No respondí. Solo lo observé. Vi cómo su puño se apretaba, cómo su mandíbula se tensaba. Su furia era tan predecible. Tan aburrida.
Mi silencio pareció enfurecerlo más. Estaba a punto de gritar de nuevo cuando la puerta se abrió.
Entró un hombre mayor, con el cabello canoso y unos ojos cansados que parecían haberlo visto todo. Su uniforme estaba impecable. Era el Comandante Ramírez.
"Sánchez, sal a tomar un poco de aire", dijo con una voz tranquila pero firme.
"Pero Comandante, esta..."
"Sal", repitió Ramírez, sin levantar la voz. Sánchez me lanzó una última mirada de odio y salió de la habitación, cerrando la puerta con fuerza.
El Comandante se sentó frente a mí, en la silla que Sánchez había dejado. No dijo nada por un largo rato. Solo me miró. Su mirada no era de odio, sino de una profunda y agotadora curiosidad.
"Leí tu expediente, Luz", dijo finalmente. "Calificaciones perfectas. Ganadora de las olimpiadas de matemáticas del estado. Una beca completa en la mejor universidad del país.
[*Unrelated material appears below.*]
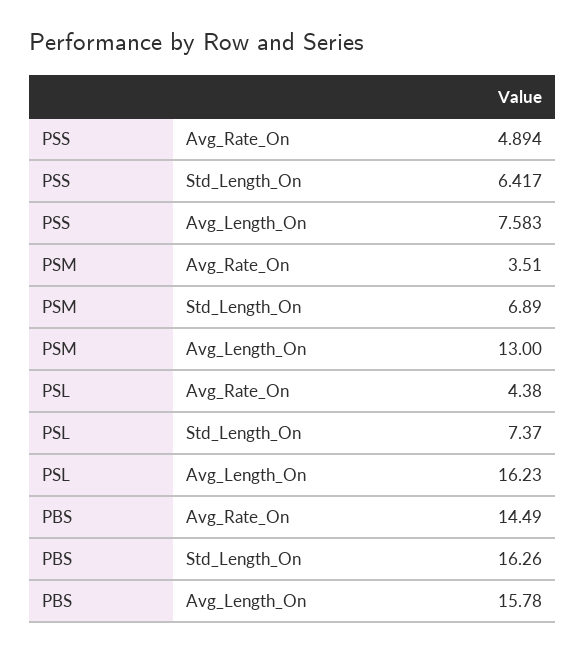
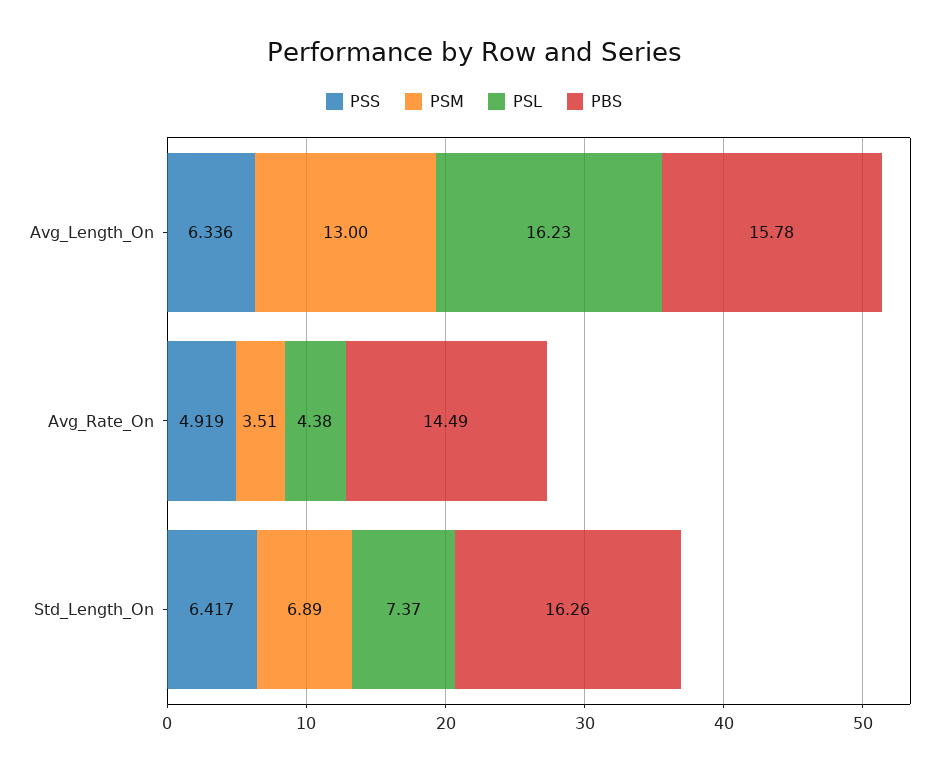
PSS, Avg_Rate_On: 4.894 -> 4.919
PSS, Avg_Length_On: 7.583 -> 6.336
Todos tus maestros dicen que eres brillante, que eres una luz".
Hizo una pausa, y sus ojos se clavaron en los míos.
"Entonces, ¿por qué una chica como tú quemaría a todo su barrio mientras duermen? ¿Qué puede hacer que una luz brille tanto hasta quemarlo todo?"
Lo miré a los ojos. Eran oscuros, profundos. Sentí por un momento que él podría entender. Pero la sensación pasó tan rápido como llegó.
En lugar de responder, sonreí de nuevo, una sonrisa amplia y vacía. Vi cómo las pupilas del Comandante Ramírez se contraían un poco.
"No soy una luz, Comandante", dije, y mi voz sonó extraña, como si viniera de muy lejos. "Soy el incendio".